I must add here that the humans called to work in death are a special breed. We care about you so so so much. We love you, and we want nothing more than to honor you and help you remember peace. We lead with love; we are the helpers. And when we can’t help you, we are the kind of people who say so and then add, “But I know someone else who can” or “I have a death doula friend who specializes in what you need.” We will always help you land in love. That’s why we are on the planet.
So yes, our work together looks like what you need it to look like. That’s the beauty in my role’s ambiguity. But let’s get real. What do I do, really?
In the past year, my work has taken the shape of…
This blog. I am a writer; I love to write. I used to send a more conventional “newsletter,” but that felt really stale and forced to me — too much like marketing. (Yuck.) This blog is my writing home now; please subscribe if you haven’t yet, and please share it with others who might like it, too.
Emailing back and forth to share resources, from favorite books on dying to referrals to funeral homes that specialize in (truly) green burials… There are so many resources to share.
Texting back and forth about everything from creating memento mori jewelry to pondering nature of the universe… No topic is off the table.
Arranging Last Rites in the Catholic tradition for a dying matriarch because it was “off hours” for the parish church and the family was overwhelmed and exhausted
Planning memorial services, writing obits, establishing memorial funds
Sitting vigil with the dying and coaching others on vigil sitting
Leading classes at Joy of Yoga in Brentwood, Mo. We told stories, asked questions, talked, listened, immersed ourselves in the foundational and revolutionary work of Elisabeth Kubler-Ross, brought the death doula role to life, learned about green burial choices, and so much more. Most importantly (and beautifully), we built community. These gatherings are magical; I can’t wait to get more on the calendar.

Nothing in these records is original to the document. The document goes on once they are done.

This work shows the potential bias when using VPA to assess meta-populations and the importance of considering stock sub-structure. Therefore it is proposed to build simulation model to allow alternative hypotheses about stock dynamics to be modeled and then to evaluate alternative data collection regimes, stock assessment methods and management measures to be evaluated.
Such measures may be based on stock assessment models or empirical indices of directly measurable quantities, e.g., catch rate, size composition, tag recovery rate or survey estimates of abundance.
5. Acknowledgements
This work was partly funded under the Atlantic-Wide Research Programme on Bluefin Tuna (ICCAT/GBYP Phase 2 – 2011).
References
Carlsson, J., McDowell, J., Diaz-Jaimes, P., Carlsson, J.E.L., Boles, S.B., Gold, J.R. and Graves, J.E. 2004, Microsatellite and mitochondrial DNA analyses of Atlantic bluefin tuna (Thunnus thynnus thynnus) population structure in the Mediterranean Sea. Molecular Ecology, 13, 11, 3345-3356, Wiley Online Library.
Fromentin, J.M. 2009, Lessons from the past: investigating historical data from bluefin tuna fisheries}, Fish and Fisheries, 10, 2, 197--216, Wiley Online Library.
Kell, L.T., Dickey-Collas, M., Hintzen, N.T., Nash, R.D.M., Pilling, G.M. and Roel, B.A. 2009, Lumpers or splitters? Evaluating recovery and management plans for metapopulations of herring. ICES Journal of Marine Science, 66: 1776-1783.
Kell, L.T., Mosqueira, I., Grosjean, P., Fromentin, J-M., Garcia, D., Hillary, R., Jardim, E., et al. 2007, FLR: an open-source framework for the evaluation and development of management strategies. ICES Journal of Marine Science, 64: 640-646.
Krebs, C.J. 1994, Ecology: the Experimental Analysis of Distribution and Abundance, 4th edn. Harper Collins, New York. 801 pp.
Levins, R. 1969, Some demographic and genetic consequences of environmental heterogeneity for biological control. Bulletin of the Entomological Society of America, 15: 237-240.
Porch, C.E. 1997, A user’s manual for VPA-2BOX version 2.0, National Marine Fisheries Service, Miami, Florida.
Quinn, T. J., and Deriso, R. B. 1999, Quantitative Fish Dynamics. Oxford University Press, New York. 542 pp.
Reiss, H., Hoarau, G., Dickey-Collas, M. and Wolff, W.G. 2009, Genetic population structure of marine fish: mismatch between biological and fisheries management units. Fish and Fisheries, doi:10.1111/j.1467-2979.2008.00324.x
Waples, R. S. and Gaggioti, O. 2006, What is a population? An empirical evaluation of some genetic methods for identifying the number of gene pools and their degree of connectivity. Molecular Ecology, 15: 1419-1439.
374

Sharing and helping others complete “Five Wishes,” a very useful tool for articulating one’s desires for their end of life. (This can be done at any time of life, and it benefits everyone involved! I highly recommend Five Wishes or some version of it.)
Coaching through the final hours of a loved one’s human life — in person, via email and/or text, and over the phone
Telling and showing others, as they navigate their own death or others’ deaths, that they are okay, enough, at peace, supported, and loved beyond measure
Channeling Reiki for the dying, which facilitates the movement of energy through the human form and therefore enables the body to release from pain and suffering with greater ease. After channeling Reiki for one woman, her daughter remarked, “You called my mom to Peace.” This is the most beautiful way to describe this service; it brought tears to my eyes and still does every time I recall it. What an honor. Truly humbling.
Mediumship. I communicate on behalf of dying patients unable to otherwise communicate with their loved ones due to intubation, coma, brain death. I deliver their messages for them. I also do this on behalf of the dead who have messages to deliver to the living.
And coming soon, a few new efforts that I trust will help others connect with the work of death in even more meaningful ways. Stay tuned… 2022 will NOT be boring — for me or any of us!
I pray to help
Humans pray for any number of things, blessings, intentions. I pray that I am guided to people I can help and that people who need my help are guided to me. So to contact me and engage my work in any way, shape, or form is to answer a prayer. In this way especially, you are divine to me — because you are divine. We all are. We just need to be reminded of this, in both life and death. At its core, that’s the work of death, and I am humbled and honored to serve you this way. It’s my life.